Each line containing the string "შემთხვევაში" should be copied out of the entries.

* [Dataset entries]
-- Opening Marker --
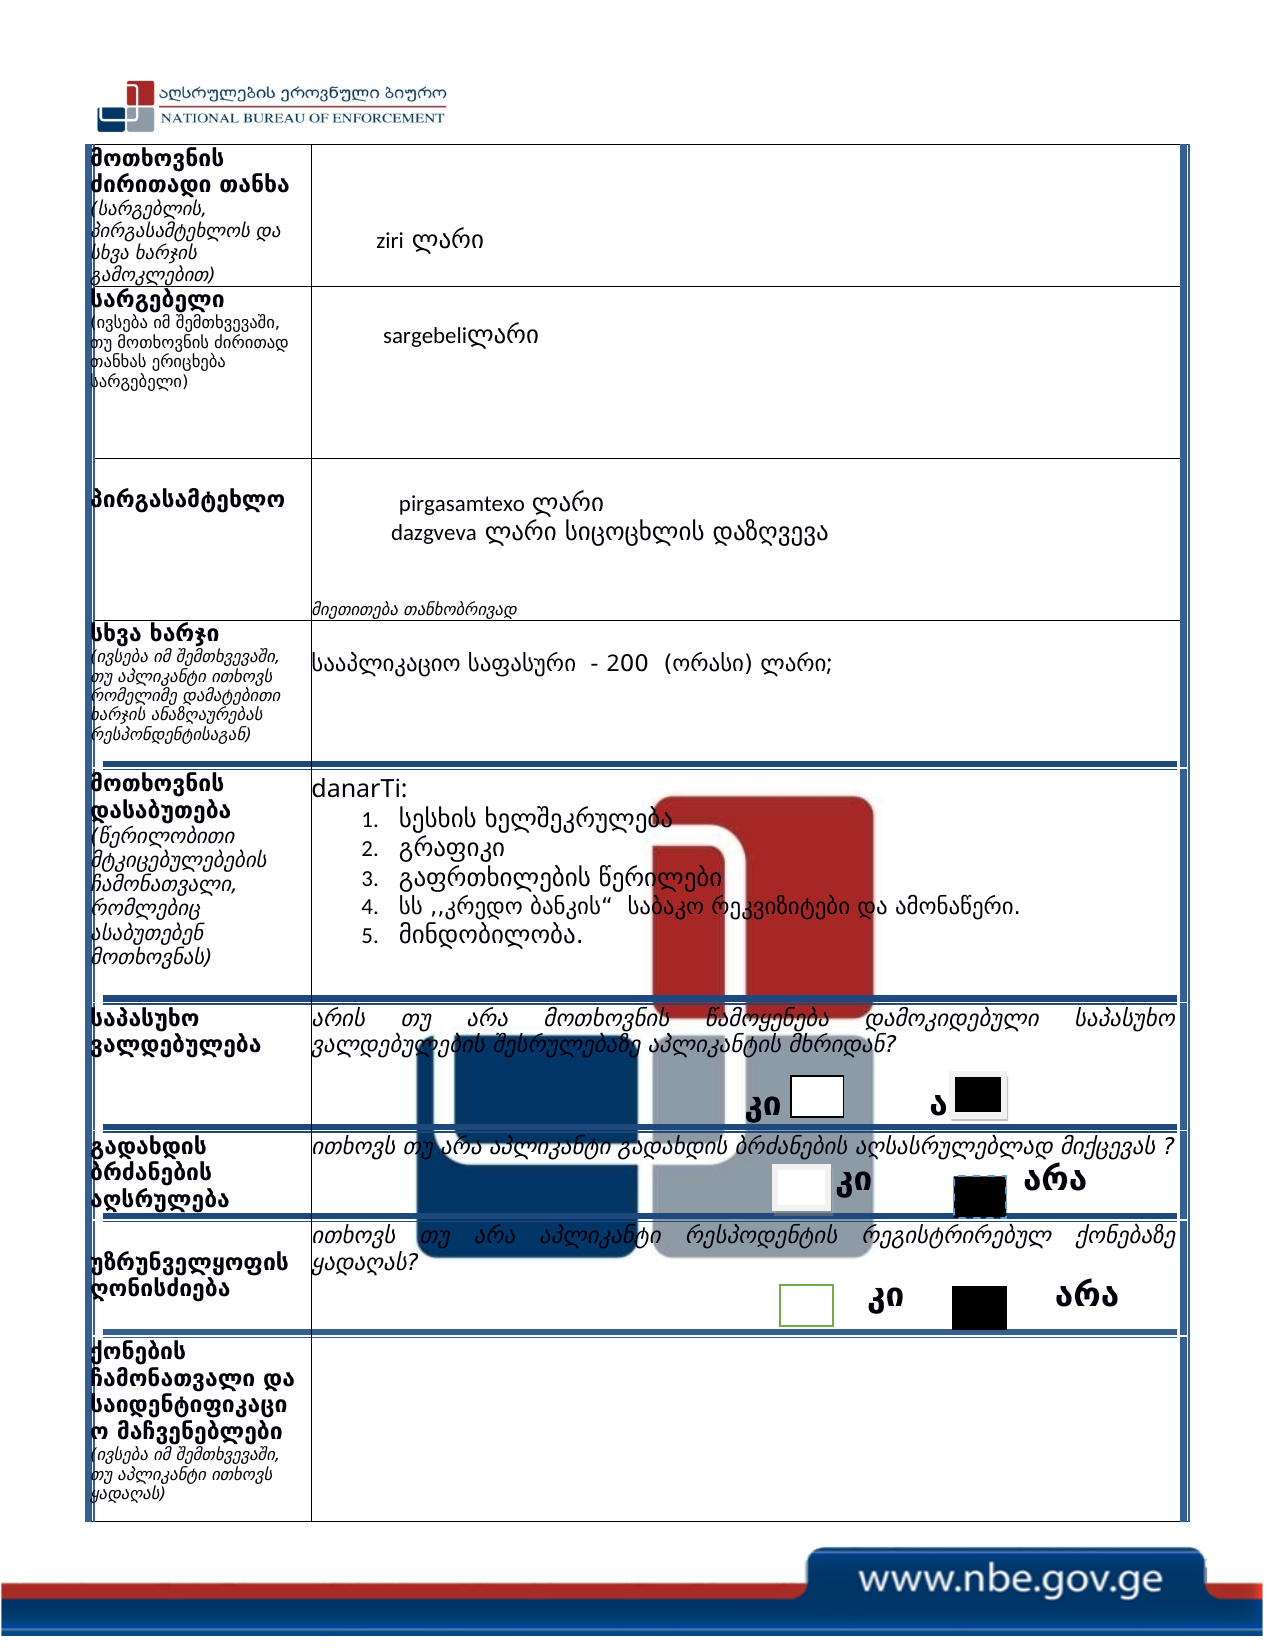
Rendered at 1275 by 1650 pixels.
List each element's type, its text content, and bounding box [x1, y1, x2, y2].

table_cell მოთხოვნის ძირითადი თანხა (სარგებლის, პირგასამტეხლოს და სხვა ხარჯის გამოკლებით) [95, 145, 311, 286]
table_cell სხვა ხარჯი (ივსება იმ შემთხვევაში, თუ აპლიკანტი ითხოვს რომელიმე დამატებითი ხარჯის ანაზღაურებას რესპონდენტისაგან) [95, 621, 311, 761]
table_cell უზრუნველყოფის ღონისძიება [92, 1213, 311, 1329]
table_cell ითხოვს თუ არა აპლიკანტი გადახდის ბრძანების აღსასრულებლად მიქცევას ? კი არა [312, 1124, 1185, 1213]
table_cell ლარი [312, 145, 1180, 286]
table_cell პირგასამტეხლო [95, 459, 311, 619]
picture [90, 75, 450, 144]
table_cell ითხოვს თუ არა აპლიკანტი რესპოდენტის რეგისტრირებულ ქონებაზე ყადაღას? კი არა [312, 1213, 1185, 1329]
picture [0, 1539, 1263, 1636]
table_cell სააპლიკაციო საფასური - 200 (ორასი) ლარი; [312, 621, 1180, 761]
table_cell გადახდის ბრძანების აღსრულება [92, 1124, 311, 1213]
table_cell ლარი ლარი სიცოცხლის დაზღვევა მიეთითება თანხობრივად [312, 459, 1180, 619]
table_cell არის თუ არა მოთხოვნის წამოყენება დამოკიდებული საპასუხო ვალდებულების შესრულებაზე აპლიკანტის მხრიდან? კი არა [312, 995, 1185, 1123]
table_cell [312, 1329, 1185, 1521]
table_cell სარგებელი (ივსება იმ შემთხვევაში, თუ მოთხოვნის ძირითად თანხას ერიცხება სარგებელი) [95, 287, 311, 458]
table_cell მოთხოვნის დასაბუთება (წერილობითი მტკიცებულებების ჩამონათვალი, რომლებიც ასაბუთებენ მოთხოვნას) [92, 761, 311, 995]
table_cell danarTi: სესხის ხელშეკრულება გრაფიკი გაფრთხილების წერილები სს ,,კრედო ბანკის“ საბაკო რეკვიზიტები და ამონაწერი. მინდობილობა. [312, 761, 1185, 995]
table_cell ქონების ჩამონათვალი და საიდენტიფიკაციო მაჩვენებლები (ივსება იმ შემთხვევაში, თუ აპლიკანტი ითხოვს ყადაღას) [92, 1329, 311, 1521]
table_cell საპასუხო ვალდებულება [92, 995, 311, 1123]
table_cell ლარი [312, 287, 1180, 458]
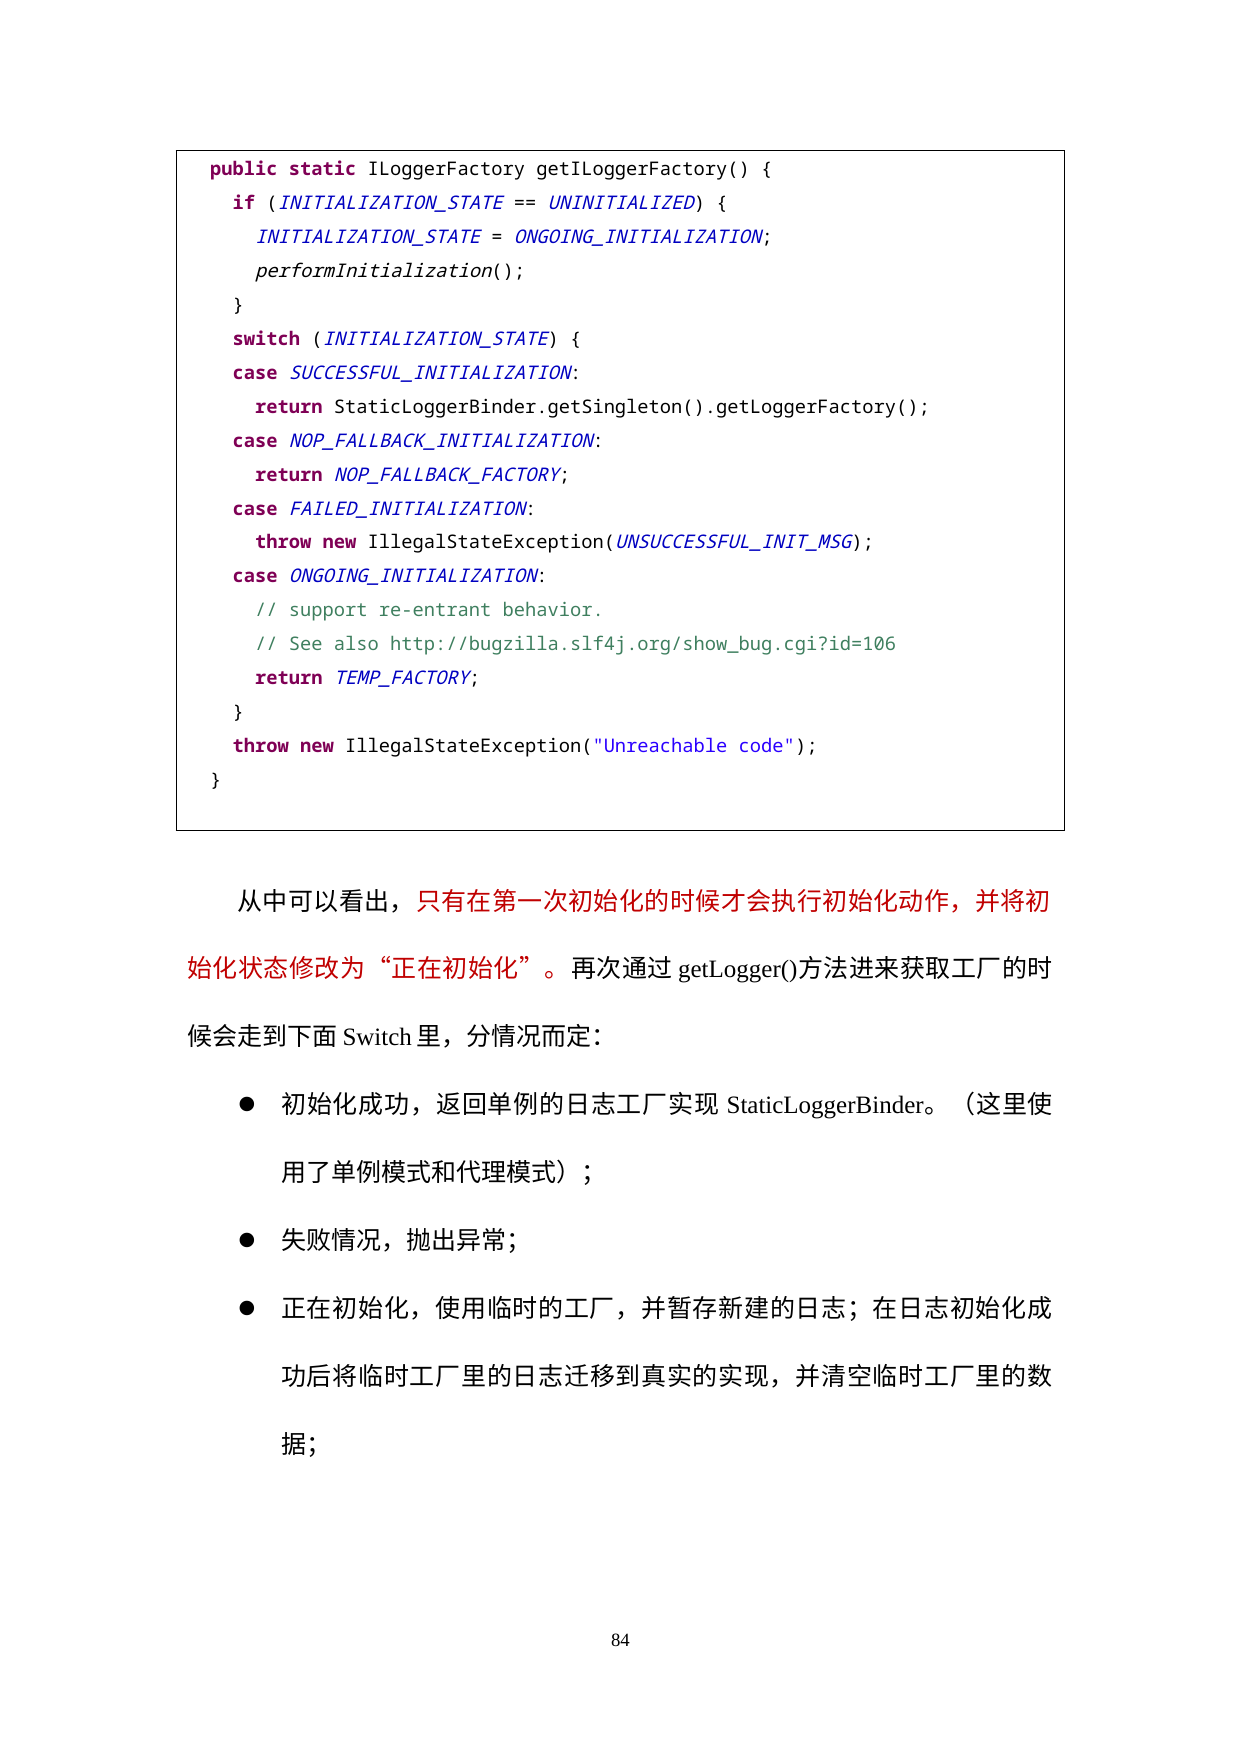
-- Closing Marker --
* [Result below]
table_cell სხვა ხარჯი (ივსება იმ შემთხვევაში, თუ აპლიკანტი ითხოვს რომელიმე დამატებითი ხარჯის ანაზღაურებას რესპონდენტისაგან) [95, 621, 311, 761]
table_cell სარგებელი (ივსება იმ შემთხვევაში, თუ მოთხოვნის ძირითად თანხას ერიცხება სარგებელი) [95, 287, 311, 458]
table_cell ქონების ჩამონათვალი და საიდენტიფიკაციო მაჩვენებლები (ივსება იმ შემთხვევაში, თუ აპლიკანტი ითხოვს ყადაღას) [92, 1329, 311, 1521]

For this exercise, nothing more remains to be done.